On the second day of the Zero Day Initiative’s Pwn2Own Toronto 2022 hacking competition, participants earned a total of more than $280,000 for smart speaker, smartphone, printer, router, and NAS exploits.
A significant chunk of the total amount was earned for smart speaker hacks, specifically vulnerabilities targeting Sonos One smart speakers.
A team from Qrious Secure earned $60,000 for hacking a Sonos One speaker, while the Star Labs team earned $22,500 for an exploit that involved one new and one previously known flaw.
The Bugscale team was awarded $37,500 for a SOHO Smashup exploit that targeted a Synology router and an HP printer. The attempt involved the use of new and previously known bugs.
In the new Pwn2Own category called SOHO Smashup, a small office / home office (SOHO) scenario is simulated, with the goal being to hack a router on the WAN interface and then pivoting to the LAN, where a second device is hacked, such as a NAS appliance, a smart speaker, or a printer.
Another significant reward was earned by researcher Luca Moro, who was awarded $40,000 for a WD My Cloud Pro hack in the NAS category. Interrupt Labs earned $25,000 for hacking a Samsung Galaxy S22 phone.
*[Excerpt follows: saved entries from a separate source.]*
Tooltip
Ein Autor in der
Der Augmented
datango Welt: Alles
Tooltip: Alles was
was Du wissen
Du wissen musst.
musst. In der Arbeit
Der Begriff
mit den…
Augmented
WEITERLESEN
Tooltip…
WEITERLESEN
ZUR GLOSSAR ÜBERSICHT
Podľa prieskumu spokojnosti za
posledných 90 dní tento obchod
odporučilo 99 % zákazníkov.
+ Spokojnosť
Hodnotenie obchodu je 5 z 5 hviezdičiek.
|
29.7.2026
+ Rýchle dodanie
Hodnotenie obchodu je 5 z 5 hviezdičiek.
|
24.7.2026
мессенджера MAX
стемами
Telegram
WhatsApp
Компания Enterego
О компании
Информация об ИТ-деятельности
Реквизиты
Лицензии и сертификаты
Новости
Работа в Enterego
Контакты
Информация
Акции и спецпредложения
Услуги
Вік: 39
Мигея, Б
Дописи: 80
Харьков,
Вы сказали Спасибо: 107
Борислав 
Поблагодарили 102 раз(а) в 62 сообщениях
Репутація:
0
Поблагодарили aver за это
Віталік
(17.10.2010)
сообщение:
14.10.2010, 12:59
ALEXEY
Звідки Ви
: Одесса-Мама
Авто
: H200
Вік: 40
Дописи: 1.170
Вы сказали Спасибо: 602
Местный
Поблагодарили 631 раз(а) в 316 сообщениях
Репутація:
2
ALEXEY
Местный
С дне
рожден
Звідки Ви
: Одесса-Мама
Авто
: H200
The list of devices hacked on the second day of Pwn2Own, for which participants earned between $1,250 and $10,000, includes HP, Lexmark and Canon printers, and Netgear, Synology and TP-Link routers.
ZDI announced that a total of $681,000 was paid out in the first two days for 43 new and unique vulnerabilities.
Pwn2Own Toronto 2022 spans four days, with 26 contestants signing up for 66 exploits. ZDI said the number is unprecedented, and it has decided to only award the full cash prize to the first winner of each target, with subsequent exploits getting 50% of the prize money.